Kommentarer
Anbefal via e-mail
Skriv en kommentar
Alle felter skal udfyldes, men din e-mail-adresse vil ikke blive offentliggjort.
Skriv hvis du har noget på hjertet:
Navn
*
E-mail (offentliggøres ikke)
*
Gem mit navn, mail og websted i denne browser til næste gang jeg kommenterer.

Request: Reproduce each record exactly as it appears.

Answer box:
Kommentarer
Anbefal via e-mail
Skriv en kommentar
Alle felter skal udfyldes, men din e-mail-adresse vil ikke blive offentliggjort.
Skriv hvis du har noget på hjertet:
Navn
*
E-mail (offentliggøres ikke)
*
Gem mit navn, mail og websted i denne browser til næste gang jeg kommenterer.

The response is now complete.